So what is the Serratus Anterior? It is a muscle that is attached on one end to the underside of the inner scapula (shoulder blade) and fans out in serrations (hence name) to attach to the lateral and lateral anterior portions of the first 9 ribs.
Injury results in pain to the muscle site mostly, but can also refer through the shoulder, down the arm and into the neck.
What is its action? The Serratus Anterior works a few actions:
- Protracting the scapula (moving it anteriorly around the rib cage).
- Acts to anchor the scapula to the thorax when using the arms.
- Aids in turning the shoulder socket upwards to allow arm movements above shoulder level.
The first two actions apply very strongly to golf. In fact in the duration of the golf swing the leading and trailing arm Serratus Anterior muscles will rarely fall below 20% of its maximal muscle tension. This makes it one of the most active (percentage of maximum wise) muscle’s in the whole swing.
This is particularly the case in the leading left arm which is predominantly where the Serratus Anterior is injured. This prolonged activity in the swing, when repeated over many hits, can lead to fatigue in a weak muscle which will either cause injury to the muscle or compensatory swing movements.

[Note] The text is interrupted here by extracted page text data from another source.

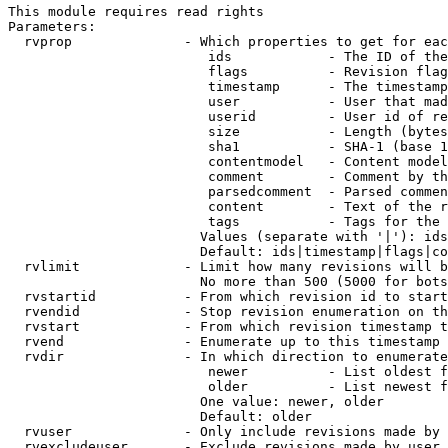
This module requires read rights

Parameters:

  rvprop              - Which properties to get for eac
                         ids            - The ID of the
                         flags          - Revision flag
                         timestamp      - The timestamp
                         user           - User that mad
                         userid         - User id of re
                         size           - Length (bytes
                         sha1           - SHA-1 (base 1
                         contentmodel   - Content model
                         comment        - Comment by th
                         parsedcomment  - Parsed commen
                         content        - Text of the r
                         tags           - Tags for the 
                        Values (separate with '|'): ids
                        Default: ids|timestamp|flags|co
  rvlimit             - Limit how many revisions will b
                        No more than 500 (5000 for bots
  rvstartid           - From which revision id to start
  rvendid             - Stop revision enumeration on th
  rvstart             - From which revision timestamp t
  rvend               - Enumerate up to this timestamp 
  rvdir               - In which direction to enumerate
                         newer          - List oldest f
                         older          - List newest f
                        One value: newer, older

                        Default: older

  rvuser              - Only include revisions made by 
  rvexcludeuser       - Exclude revisions made by user 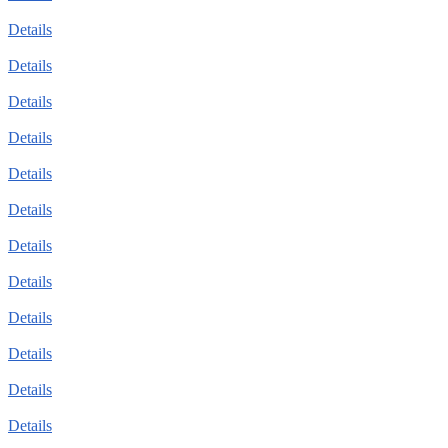
Details
Details
Details
Details
Details
Details
Details
Details
Details
Details
Details
Details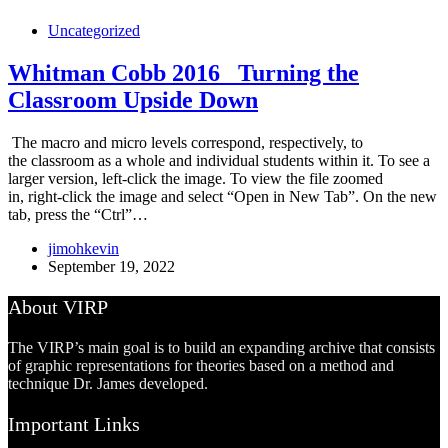
Uncategorized
Whitman Cobb 2016 _Turning the
Classroom Upside Down
The macro and micro levels correspond, respectively, to
the classroom as a whole and individual students within it. To see a
larger version, left-click the image. To view the file zoomed
in, right-click the image and select “Open in New Tab”. On the new
tab, press the “Ctrl”…
jimohkevin
September 19, 2022
About VIRP
The VIRP’s main goal is to build an expanding archive that consists
of graphic representations for theories based on a method and
technique Dr. James developed.
Important Links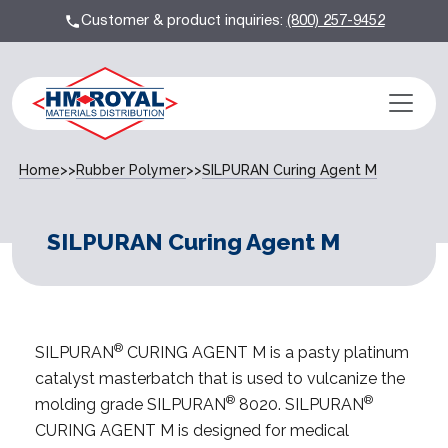
Customer & product inquiries:
(800) 257-9452
Home
>>
Rubber Polymer
>>
SILPURAN Curing Agent M
SILPURAN Curing Agent M
®
SILPURAN
CURING AGENT M is a pasty platinum
catalyst masterbatch that is used to vulcanize the
®
®
molding grade SILPURAN
8020. SILPURAN
CURING AGENT M is designed for medical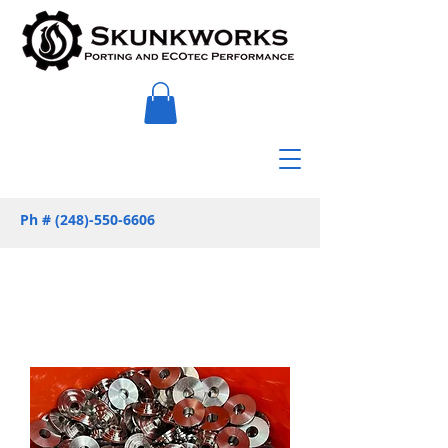
Ph #
(248)-550-6606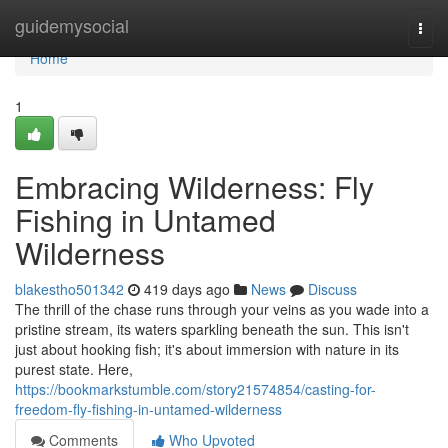
Home
guidemysocial
Togg
navi
Home
1
Embracing Wilderness: Fly
Fishing in Untamed
Wilderness
blakestho501342
419 days ago
News
Discuss
The thrill of the chase runs through your veins as you wade into a
pristine stream, its waters sparkling beneath the sun. This isn't
just about hooking fish; it's about immersion with nature in its
purest state. Here,
https://bookmarkstumble.com/story21574854/casting-for-
freedom-fly-fishing-in-untamed-wilderness
Comments
Who Upvoted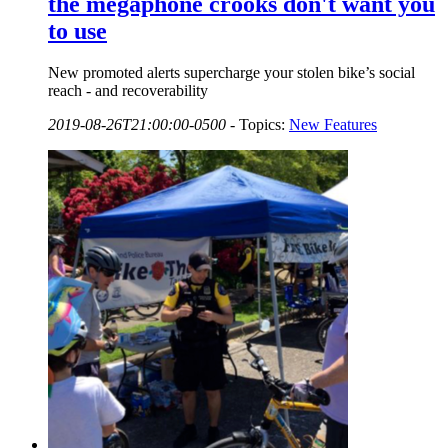
the megaphone crooks don't want you
to use
New promoted alerts supercharge your stolen bike’s social
reach - and recoverability
2019-08-26T21:00:00-0500
-
Topics:
New Features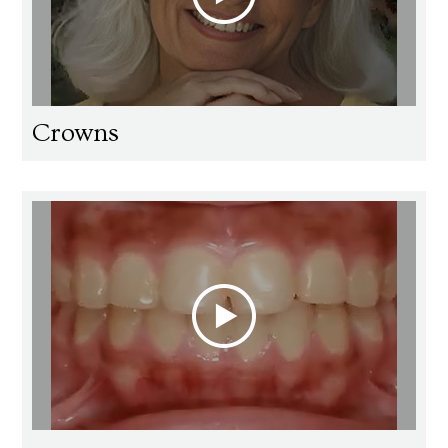
Crowns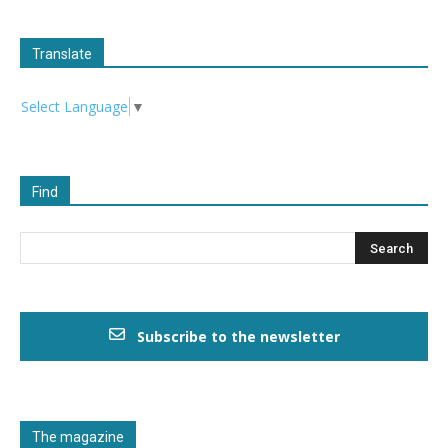
Translate
Select Language
▼
Find
Subscribe to the newsletter
The magazine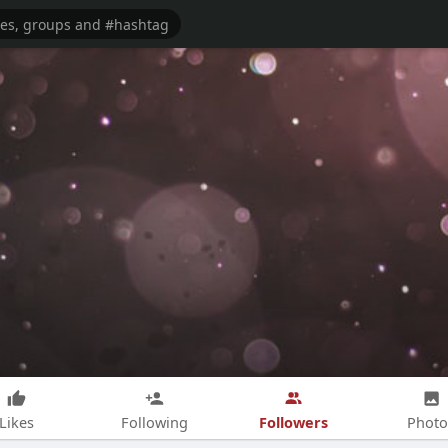
Followers
Likes
Following
Photo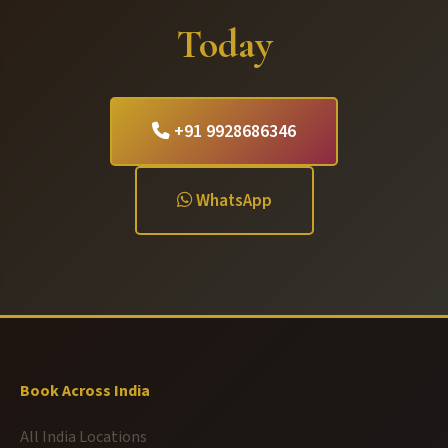
Today
+91 9928686346
WhatsApp
Book Across India
All India Locations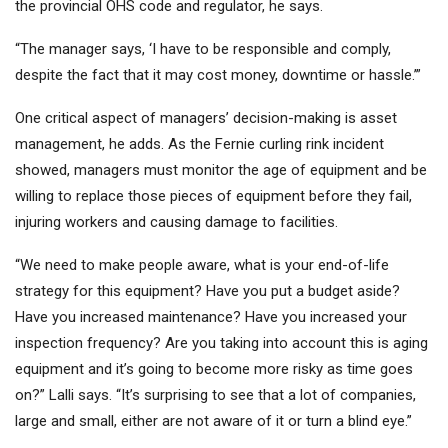
the provincial OHS code and regulator, he says.
“The manager says, ‘I have to be responsible and comply,
despite the fact that it may cost money, downtime or hassle.’”
One critical aspect of managers’ decision-making is asset
management, he adds. As the Fernie curling rink incident
showed, managers must monitor the age of equipment and be
willing to replace those pieces of equipment before they fail,
injuring workers and causing damage to facilities.
“We need to make people aware, what is your end-of-life
strategy for this equipment? Have you put a budget aside?
Have you increased maintenance? Have you increased your
inspection frequency? Are you taking into account this is aging
equipment and it’s going to become more risky as time goes
on?” Lalli says. “It’s surprising to see that a lot of companies,
large and small, either are not aware of it or turn a blind eye.”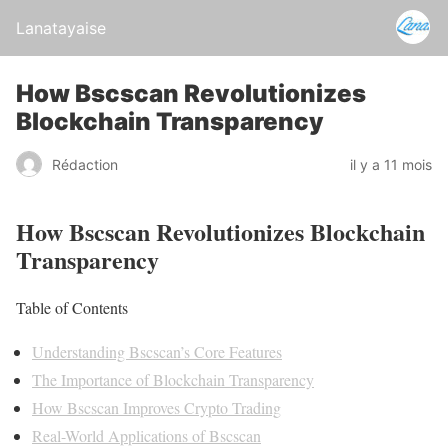
Lanatayaise
How Bscscan Revolutionizes
Blockchain Transparency
Rédaction
il y a 11 mois
How Bscscan Revolutionizes Blockchain
Transparency
Table of Contents
Understanding Bscscan’s Core Features
The Importance of Blockchain Transparency
How Bscscan Improves Crypto Trading
Real-World Applications of Bscscan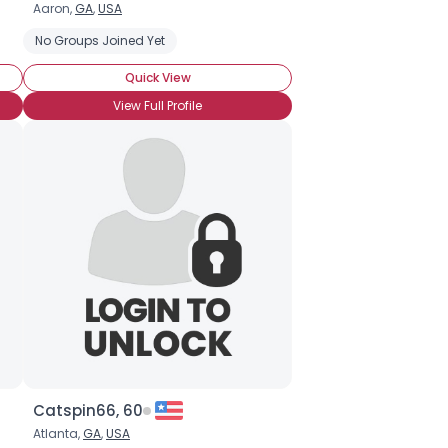
Aaron,
GA
,
USA
No Groups Joined Yet
Quick View
View Full Profile
Catspin66, 60
Atlanta,
GA
,
USA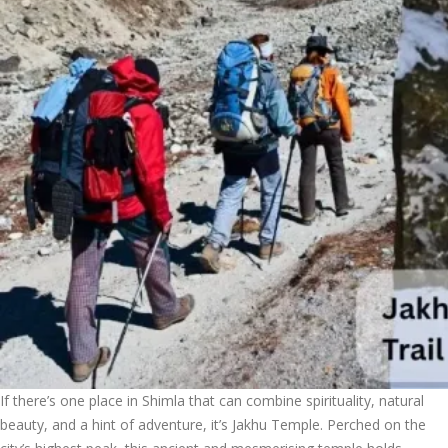
If there’s one place in Shimla that can combine spirituality, natural
beauty, and a hint of adventure, it’s Jakhu Temple. Perched on the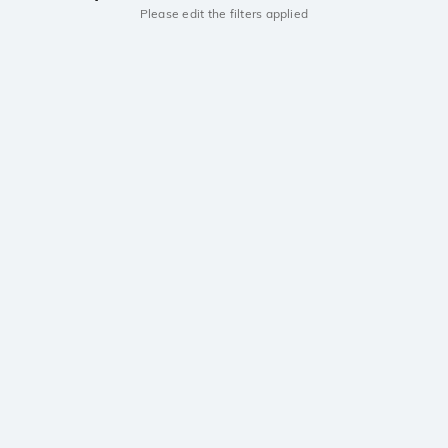
Please edit the filters applied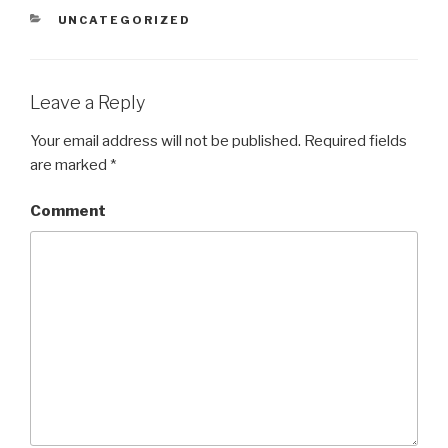
CATEGORIES
UNCATEGORIZED
Leave a Reply
Your email address will not be published.
Required fields
are marked
*
Comment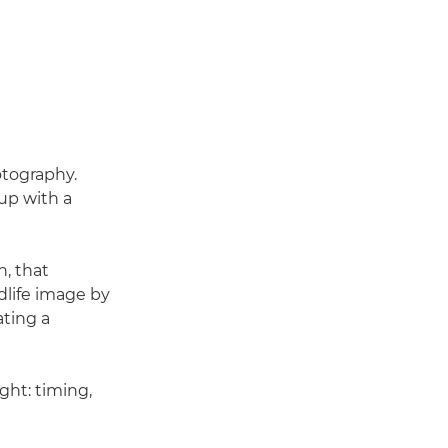
otography.
 up with a
h, that
ldlife image by
ating a
ight: timing,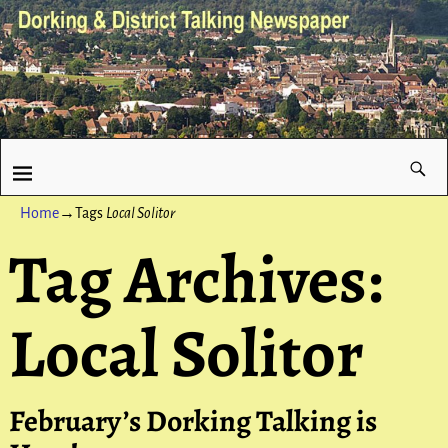
Home
→Tags
Local Solitor
Tag Archives:
Local Solitor
February’s Dorking Talking is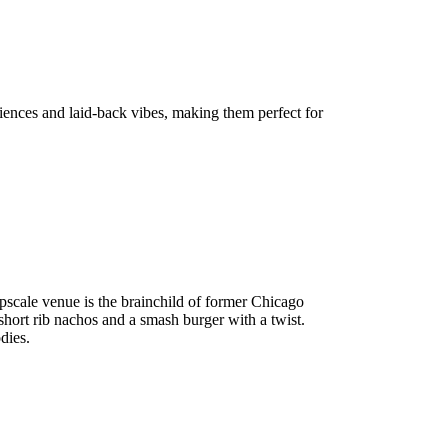
riences and laid-back vibes, making them perfect for
 upscale venue is the brainchild of former Chicago
 short rib nachos and a smash burger with a twist.
dies.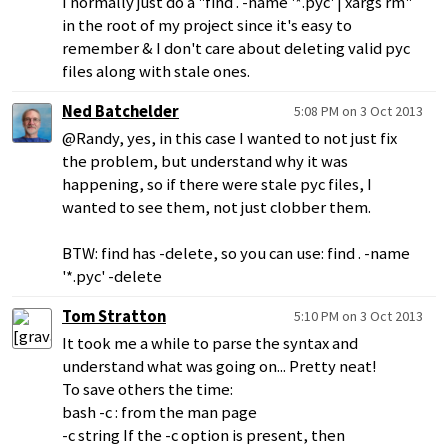
I normally just do a "find . -name '*.pyc' | xargs rm"
in the root of my project since it's easy to
remember & I don't care about deleting valid pyc
files along with stale ones.
Ned Batchelder
5:08 PM on 3 Oct 2013
@Randy, yes, in this case I wanted to not just fix
the problem, but understand why it was
happening, so if there were stale pyc files, I
wanted to see them, not just clobber them.
BTW: find has -delete, so you can use: find . -name
'*.pyc' -delete
Tom Stratton
5:10 PM on 3 Oct 2013
It took me a while to parse the syntax and
understand what was going on... Pretty neat!
To save others the time:
bash -c : from the man page
-c string If the -c option is present, then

- He started hitting 100 extra balls a day (leading to increased muscle fatigue?)
- Changed his downswing to come back slightly over-plane. Though technically this was probably warranted (I’m not a swing coach), this create’s more work for the Serrratus Anterior to control the scapula as the arms are slightly further from the body.
Firstly, normal acute muscle injury management (physiotherapy and relative rest as advised). Then, when appropriate, exercise’s to start increasing Serratus Anterior strength (push-up plus etc.).
Lastly, a specific screening through the upper limb and back.
With training the golfer will have to moderate the number of balls they hit when returning until the Serratus Anterior gets stronger. If pain remains after all these steps, the coach may have to intervene technically.
If ignored and played ‘through’ the pain and muscle function will only deteriorate. In some golf case’s continued training and hitting of excessive balls (with a fatigued and/or strained Serratus Anterior) can lead to development of stress oedema and eventually stress fracture’s developing at the rib attachments.
This outcome leads to a long duration of complete rest and more complicated management.
So as with any injury, get onto it and fix it straight away.